Skydiving Instructor with a DUI

periksmoen

Well-Known Member
So I have had a couple of questions posed upon me that I don't exactly know the answer to. A friend of mine is a skydiving tandem instructor. The United States Parachute Association (not the FAA) requires all tandem instructors to have a current FAA 3rd class medical in order to conduct tandem jumps. About a year ago, my friend received a DUI and at the time he held a current 3rd class medical. Since he is not a pilot and holds no airmen certificates, was he required to report it to the FAA?

Fast forward to last week when he misplaced his medical certificate. Rather than just request a replacement, he went to an AME to get a new one even though the one he misplaced was valid until 2014. He checked the box about receiving a DUI and so the doctor has requested additional paperwork and said that he may have to send it to OKC for review. The next day, he found his misplaced certificate. So, the second question is whether or not his unexpired medical is still valid while his new medical application is being reviewed/deferred? He has been upfront with his employer about the whole thing, but they are now unsure whether or not his current medical is still valid and thus whether or not he can continue working while this is sorted out.
 

z987k

Well-Known Member
The USPA is non-regulatory. That is, they make and enforce no laws. So the USPA doesn't require anything. It's more like, they ask nicely.
 

Inverted25

Well-Known Member
His current medical is not valid. Once you start the process for a new one your current one is void. If he deferred to OKC then your buddy doesn't have a valid medical anymore
 

My Flight Surgeon

Sr.

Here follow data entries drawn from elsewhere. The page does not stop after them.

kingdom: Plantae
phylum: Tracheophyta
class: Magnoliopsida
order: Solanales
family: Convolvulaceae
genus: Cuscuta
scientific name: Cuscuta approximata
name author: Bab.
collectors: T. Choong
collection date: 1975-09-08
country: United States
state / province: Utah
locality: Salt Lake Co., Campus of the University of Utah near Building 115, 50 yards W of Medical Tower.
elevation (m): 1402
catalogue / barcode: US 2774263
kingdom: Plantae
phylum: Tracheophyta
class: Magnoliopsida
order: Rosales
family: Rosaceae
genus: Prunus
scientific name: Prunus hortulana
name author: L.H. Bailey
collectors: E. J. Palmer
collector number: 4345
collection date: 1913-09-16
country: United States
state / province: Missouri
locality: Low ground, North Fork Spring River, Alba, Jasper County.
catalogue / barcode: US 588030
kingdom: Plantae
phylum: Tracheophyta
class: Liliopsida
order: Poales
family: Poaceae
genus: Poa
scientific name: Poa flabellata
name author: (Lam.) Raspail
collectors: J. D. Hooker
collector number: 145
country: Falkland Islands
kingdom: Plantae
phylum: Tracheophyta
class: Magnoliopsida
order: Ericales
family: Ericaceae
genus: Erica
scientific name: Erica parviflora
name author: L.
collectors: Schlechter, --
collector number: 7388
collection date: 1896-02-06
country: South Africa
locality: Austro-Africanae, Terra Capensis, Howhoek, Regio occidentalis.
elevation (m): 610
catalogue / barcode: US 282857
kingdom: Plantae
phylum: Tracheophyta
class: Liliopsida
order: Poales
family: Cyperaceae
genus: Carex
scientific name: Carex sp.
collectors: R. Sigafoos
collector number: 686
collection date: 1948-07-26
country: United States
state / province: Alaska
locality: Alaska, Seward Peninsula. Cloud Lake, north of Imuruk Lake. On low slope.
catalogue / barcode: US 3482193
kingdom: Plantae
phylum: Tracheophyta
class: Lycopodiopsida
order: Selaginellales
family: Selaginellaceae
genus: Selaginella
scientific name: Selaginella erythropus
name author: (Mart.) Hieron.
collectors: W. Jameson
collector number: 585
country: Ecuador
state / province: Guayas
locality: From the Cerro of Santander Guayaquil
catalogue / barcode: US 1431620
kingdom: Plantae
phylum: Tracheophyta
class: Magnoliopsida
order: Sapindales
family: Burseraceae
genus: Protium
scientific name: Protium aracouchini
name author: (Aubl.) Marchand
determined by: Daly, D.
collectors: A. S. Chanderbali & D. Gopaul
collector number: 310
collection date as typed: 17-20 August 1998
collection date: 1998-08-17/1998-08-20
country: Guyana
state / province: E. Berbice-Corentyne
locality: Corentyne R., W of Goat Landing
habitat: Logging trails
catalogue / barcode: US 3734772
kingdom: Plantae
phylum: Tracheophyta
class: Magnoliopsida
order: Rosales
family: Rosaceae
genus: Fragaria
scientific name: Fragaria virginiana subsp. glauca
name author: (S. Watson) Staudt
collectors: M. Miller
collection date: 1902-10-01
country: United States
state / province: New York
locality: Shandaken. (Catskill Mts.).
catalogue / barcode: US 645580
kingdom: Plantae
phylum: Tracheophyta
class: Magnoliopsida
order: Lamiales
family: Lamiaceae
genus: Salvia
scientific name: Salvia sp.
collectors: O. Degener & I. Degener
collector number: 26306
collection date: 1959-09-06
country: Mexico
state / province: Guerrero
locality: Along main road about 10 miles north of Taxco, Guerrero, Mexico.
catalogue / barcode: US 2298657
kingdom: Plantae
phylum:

Aviation Medical Examiner
Correct, once the new application was submitted to OKC, the old medical is no longer valid. He is going to have to wait for the FAA to respond.
 

UAL747400

Well-Known Member
See z987k's post. If true, screw it. Keep the old medical and don't get another one. I imagine the employer may have their own policies, but I have a friend who's a skydiving instructor and has never had a medical certificate nor do any of his coworkers. Your friend should also ask people in the know in skydiving. As previously stated, the medical is no longer valid, but in the skydiving world, it might not matter.
 

z987k

Well-Known Member
The only rules that actually apply to skydiving are in FAR 105. It's like 2 pages long.
 

Propilot

Well-Known Member
The USPA is non-regulatory. That is, they make and enforce no laws. So the USPA doesn't require anything. It's more like, they ask nicely.
Well, semantics, but they are regulatory, at least for those dropzones who wish to keep their USPA Member DZ status.
 

Propilot

Well-Known Member
What is a law? Yea, it's not a government law. But it's a rule that if you don't follow there will be consequences. That's all a law is. Like i said. Semantics. The effect, Is that you need to follow USPA rules.
 

z987k

Well-Known Member
What is a law? Yea, it's not a government law. But it's a rule that if you don't follow there will be consequences. That's all a law is. Like i said. Semantics. The effect, Is that you need to follow USPA rules.
I've jumped and flown at DZ's that are not USPA.
 

Propilot

Well-Known Member
RIght. Which is why I said, "for those dropzones that wish to keep their USPA member status".
 

jergar999

Yoke Pumper!
Unless the TSO under which the tandem setup spells out the medical certificate requirement in which case it does fall under FAA jurisdiction.